Politique belge

"Au nom du MR, j'appelle Elio Di Rupo à mettre fin aux dérapages du camp socialiste, à respecter l’intelligence de l’électeur et à mener une campagne propre et argumentée plutôt qu’à laisser le PS assimiler en permanence ses adversaires politiques à des nazis." A un mois des élections, les tensions se marquent et les déclarations des uns ne plaisent parfois pas aux autres. Dans cette optique, l'actuel ministre de l'Agriculture et de la Sécurité alimentaire Denis Ducarme a souhaité réagir, au nom du MR, à des propos récents d'Emir Kir (bourgmestre de Saint-Josse) et Jean-Pascal Labille (secrétaire général de Solidaris).

Le premier nommé avait comparé dans la semaine, sur une chaîne saoudienne, les contrôles et les descentes de police effectués à Bruxelles dans le cadre du Plan Canal aux pratiques sous l'Allemagne nazie. "Cela nous rappelle une autre période de notre histoire européenne, où les Allemands, pour connaître l'identité des Juifs, avaient commencé le fichage avant de les envoyer dans les camps de la mort", avait-il déclaré.

"Il n’a pas hésité à comparer la politique du gouvernement fédéral en matière de lutte contre le radicalisme au fichage des Juifs sous le IIIème Reich", tonne Ducarme auprès de LaLibre.be. Avant d'ajouter : "Je demande officiellement au président du parti socialiste Elio Di Rupo de faire revenir M. Kir sur les propos exprimés sur une chaîne d’information internationale."

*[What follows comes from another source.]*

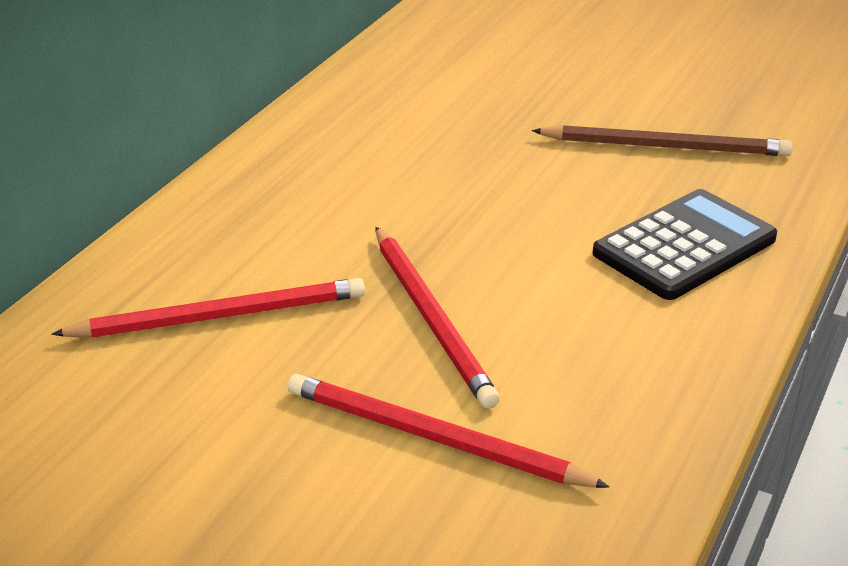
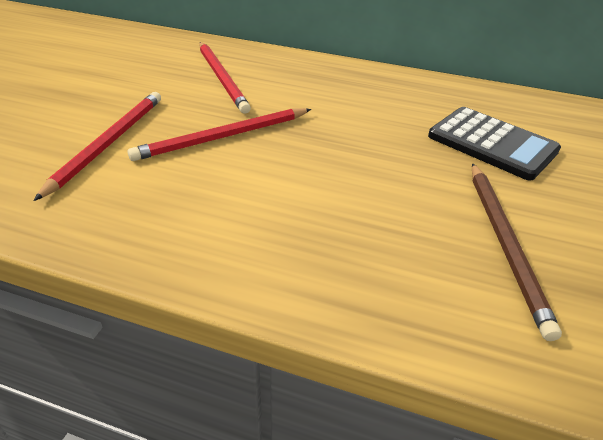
camera: 80 degrees right, 5 degrees up
(684, 246) = (336, 251): black calculator -> black calculator (492, 143)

Ducarme reproche à Jean-Pascal Labille d'accuser le gouvernement fédéral de racisme d'Etat, ce samedi, dans les pages des éditions du groupe Sudpresse. "Après le nouveau dérapage de M. Labille et après les récentes déclarations d’Emir Kir , j'appelle à la mise en œuvre d’une campagne propre, comparant les arguments et axée sur le fond en vue de produire un débat respectant davantage l’intelligence de l’électeur", demande Denis Ducarme.

Enfin, il appelle à un changement de comportement de la part du parti d'Elio Di Rupo quant "à une répétition indigne des formules consacrées de la députée Laurette Onkelinx évoquant 'le bruit des bottes' ou à celles du ministre-président bruxellois Rudi Vervoort comparant le gouvernement fédéral au régime nazi à propos des mesures prises à l’égard des personnes condamnées pour terrorisme" pour "revenir à un débat politique qui ne voit pas le PS limiter son marketing politique à la recherche permanente du point Godwin en assimilant systématiquement ses adversaires politiques à des nazis."

"Si un député du MR n’avait fait que le dixième de ce qu’a fait Emir Kir, il aurait déjà été mis à pied", conclut le ministre.